■ TRY IT:
Transcribe the text of the data below line for line, keeping every word, number, and symbol unchanged. Leave the pictures out of your answer.

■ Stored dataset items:
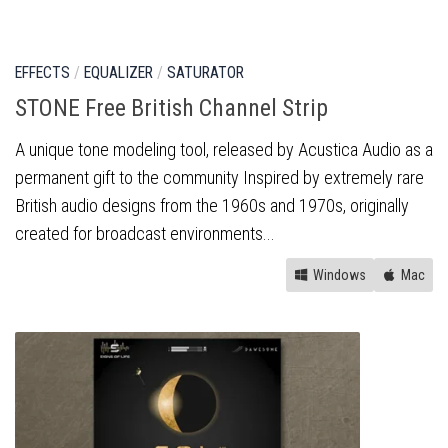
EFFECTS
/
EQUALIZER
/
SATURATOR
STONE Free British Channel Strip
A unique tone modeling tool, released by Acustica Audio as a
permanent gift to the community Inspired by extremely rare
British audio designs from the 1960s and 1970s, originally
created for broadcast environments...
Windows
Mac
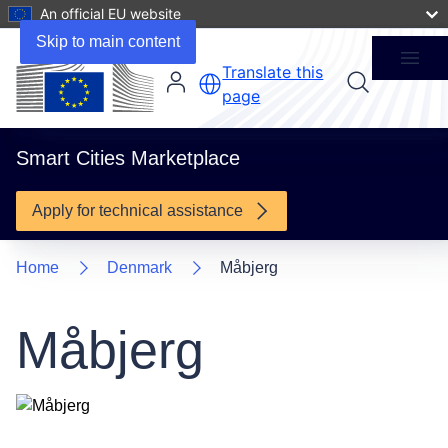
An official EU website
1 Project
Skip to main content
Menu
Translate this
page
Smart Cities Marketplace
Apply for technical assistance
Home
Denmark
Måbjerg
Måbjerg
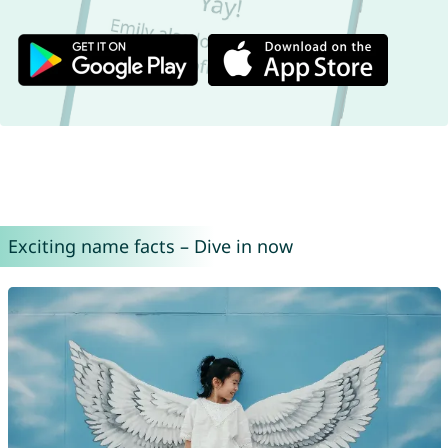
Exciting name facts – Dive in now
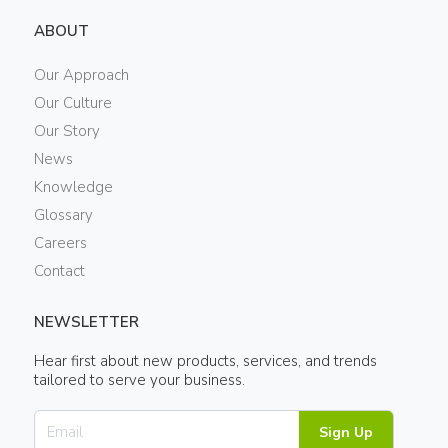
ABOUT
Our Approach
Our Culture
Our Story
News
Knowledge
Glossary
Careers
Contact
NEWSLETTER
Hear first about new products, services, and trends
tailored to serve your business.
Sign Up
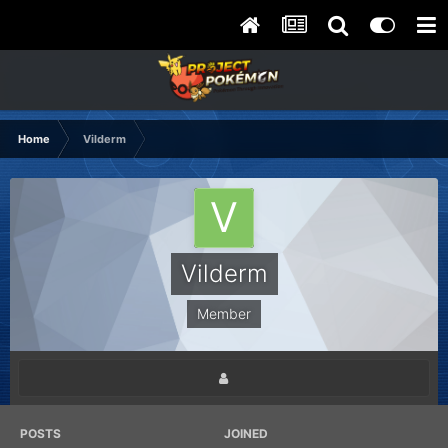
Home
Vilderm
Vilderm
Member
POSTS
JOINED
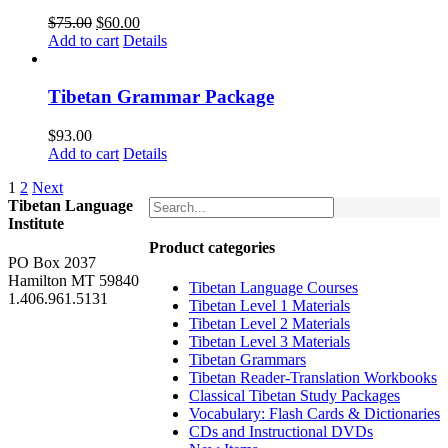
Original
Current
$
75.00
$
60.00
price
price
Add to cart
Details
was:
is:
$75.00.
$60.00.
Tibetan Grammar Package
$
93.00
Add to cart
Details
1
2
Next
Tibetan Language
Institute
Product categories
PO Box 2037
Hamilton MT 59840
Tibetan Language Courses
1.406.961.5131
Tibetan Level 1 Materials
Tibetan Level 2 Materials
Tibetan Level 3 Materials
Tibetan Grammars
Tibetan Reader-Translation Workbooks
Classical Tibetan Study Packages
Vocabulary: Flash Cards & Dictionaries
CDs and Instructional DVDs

■ EXERCISE OUTPUT:
EFFECTS
/
EQUALIZER
/
SATURATOR
STONE Free British Channel Strip
A unique tone modeling tool, released by Acustica Audio as a
permanent gift to the community Inspired by extremely rare
British audio designs from the 1960s and 1970s, originally
created for broadcast environments...
Windows
Mac
An official EU website
1 Project
Skip to main content
Menu
Translate this
page
Smart Cities Marketplace
Apply for technical assistance
Home
Denmark
Måbjerg
Måbjerg
Exciting name facts – Dive in now
ABOUT
Our Approach
Our Culture
Our Story
News
Knowledge
Glossary
Careers
Contact
NEWSLETTER
Hear first about new products, services, and trends
tailored to serve your business.
Sign Up
Home
Vilderm
Vilderm
Member
POSTS
JOINED
Original
Current
$
75.00
$
60.00
price
price
Add to cart
Details
was:
is:
$75.00.
$60.00.
Tibetan Grammar Package
$
93.00
Add to cart
Details
1
2
Next
Tibetan Language
Institute
Product categories
PO Box 2037
Hamilton MT 59840
Tibetan Language Courses
1.406.961.5131
Tibetan Level 1 Materials
Tibetan Level 2 Materials
Tibetan Level 3 Materials
Tibetan Grammars
Tibetan Reader-Translation Workbooks
Classical Tibetan Study Packages
Vocabulary: Flash Cards & Dictionaries
CDs and Instructional DVDs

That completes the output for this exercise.